%%
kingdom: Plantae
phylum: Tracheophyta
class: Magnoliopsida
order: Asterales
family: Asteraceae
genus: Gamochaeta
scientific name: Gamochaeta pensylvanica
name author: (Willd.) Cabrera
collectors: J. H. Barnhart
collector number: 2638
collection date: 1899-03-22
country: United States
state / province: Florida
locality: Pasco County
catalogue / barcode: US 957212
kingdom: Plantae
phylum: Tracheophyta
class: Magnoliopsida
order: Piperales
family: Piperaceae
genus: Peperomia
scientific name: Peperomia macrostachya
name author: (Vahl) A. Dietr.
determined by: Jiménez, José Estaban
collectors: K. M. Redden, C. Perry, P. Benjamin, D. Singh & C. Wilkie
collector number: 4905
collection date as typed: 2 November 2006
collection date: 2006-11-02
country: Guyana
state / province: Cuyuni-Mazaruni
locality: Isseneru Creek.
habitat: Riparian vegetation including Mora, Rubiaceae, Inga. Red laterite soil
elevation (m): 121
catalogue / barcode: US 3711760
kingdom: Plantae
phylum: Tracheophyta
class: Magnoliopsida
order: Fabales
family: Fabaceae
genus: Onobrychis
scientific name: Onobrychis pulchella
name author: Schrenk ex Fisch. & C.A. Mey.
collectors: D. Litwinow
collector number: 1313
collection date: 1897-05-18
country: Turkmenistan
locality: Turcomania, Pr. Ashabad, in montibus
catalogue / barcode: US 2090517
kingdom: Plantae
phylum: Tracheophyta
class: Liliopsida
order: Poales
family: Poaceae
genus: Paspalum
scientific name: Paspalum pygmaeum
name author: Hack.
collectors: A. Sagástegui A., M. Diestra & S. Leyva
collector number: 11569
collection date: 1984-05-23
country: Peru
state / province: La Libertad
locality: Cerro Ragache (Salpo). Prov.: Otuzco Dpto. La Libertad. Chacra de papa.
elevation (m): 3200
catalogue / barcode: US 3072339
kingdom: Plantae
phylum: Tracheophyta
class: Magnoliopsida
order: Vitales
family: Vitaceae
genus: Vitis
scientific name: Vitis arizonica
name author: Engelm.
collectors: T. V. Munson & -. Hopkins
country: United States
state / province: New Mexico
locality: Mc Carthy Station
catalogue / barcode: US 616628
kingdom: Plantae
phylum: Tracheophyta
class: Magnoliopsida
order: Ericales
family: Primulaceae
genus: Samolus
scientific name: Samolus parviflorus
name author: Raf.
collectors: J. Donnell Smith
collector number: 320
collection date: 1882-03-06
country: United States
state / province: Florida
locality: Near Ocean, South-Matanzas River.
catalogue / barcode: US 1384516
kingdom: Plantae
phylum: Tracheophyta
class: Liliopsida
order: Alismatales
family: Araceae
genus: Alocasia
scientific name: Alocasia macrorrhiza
%%
**WHAT YOU NEED TO DO:** Write out every line of all the records above in their original order, keeping each field name and value character for character.

**RESPONSE:**
kingdom: Plantae
phylum: Tracheophyta
class: Magnoliopsida
order: Asterales
family: Asteraceae
genus: Gamochaeta
scientific name: Gamochaeta pensylvanica
name author: (Willd.) Cabrera
collectors: J. H. Barnhart
collector number: 2638
collection date: 1899-03-22
country: United States
state / province: Florida
locality: Pasco County
catalogue / barcode: US 957212
kingdom: Plantae
phylum: Tracheophyta
class: Magnoliopsida
order: Piperales
family: Piperaceae
genus: Peperomia
scientific name: Peperomia macrostachya
name author: (Vahl) A. Dietr.
determined by: Jiménez, José Estaban
collectors: K. M. Redden, C. Perry, P. Benjamin, D. Singh & C. Wilkie
collector number: 4905
collection date as typed: 2 November 2006
collection date: 2006-11-02
country: Guyana
state / province: Cuyuni-Mazaruni
locality: Isseneru Creek.
habitat: Riparian vegetation including Mora, Rubiaceae, Inga. Red laterite soil
elevation (m): 121
catalogue / barcode: US 3711760
kingdom: Plantae
phylum: Tracheophyta
class: Magnoliopsida
order: Fabales
family: Fabaceae
genus: Onobrychis
scientific name: Onobrychis pulchella
name author: Schrenk ex Fisch. & C.A. Mey.
collectors: D. Litwinow
collector number: 1313
collection date: 1897-05-18
country: Turkmenistan
locality: Turcomania, Pr. Ashabad, in montibus
catalogue / barcode: US 2090517
kingdom: Plantae
phylum: Tracheophyta
class: Liliopsida
order: Poales
family: Poaceae
genus: Paspalum
scientific name: Paspalum pygmaeum
name author: Hack.
collectors: A. Sagástegui A., M. Diestra & S. Leyva
collector number: 11569
collection date: 1984-05-23
country: Peru
state / province: La Libertad
locality: Cerro Ragache (Salpo). Prov.: Otuzco Dpto. La Libertad. Chacra de papa.
elevation (m): 3200
catalogue / barcode: US 3072339
kingdom: Plantae
phylum: Tracheophyta
class: Magnoliopsida
order: Vitales
family: Vitaceae
genus: Vitis
scientific name: Vitis arizonica
name author: Engelm.
collectors: T. V. Munson & -. Hopkins
country: United States
state / province: New Mexico
locality: Mc Carthy Station
catalogue / barcode: US 616628
kingdom: Plantae
phylum: Tracheophyta
class: Magnoliopsida
order: Ericales
family: Primulaceae
genus: Samolus
scientific name: Samolus parviflorus
name author: Raf.
collectors: J. Donnell Smith
collector number: 320
collection date: 1882-03-06
country: United States
state / province: Florida
locality: Near Ocean, South-Matanzas River.
catalogue / barcode: US 1384516
kingdom: Plantae
phylum: Tracheophyta
class: Liliopsida
order: Alismatales
family: Araceae
genus: Alocasia
scientific name: Alocasia macrorrhiza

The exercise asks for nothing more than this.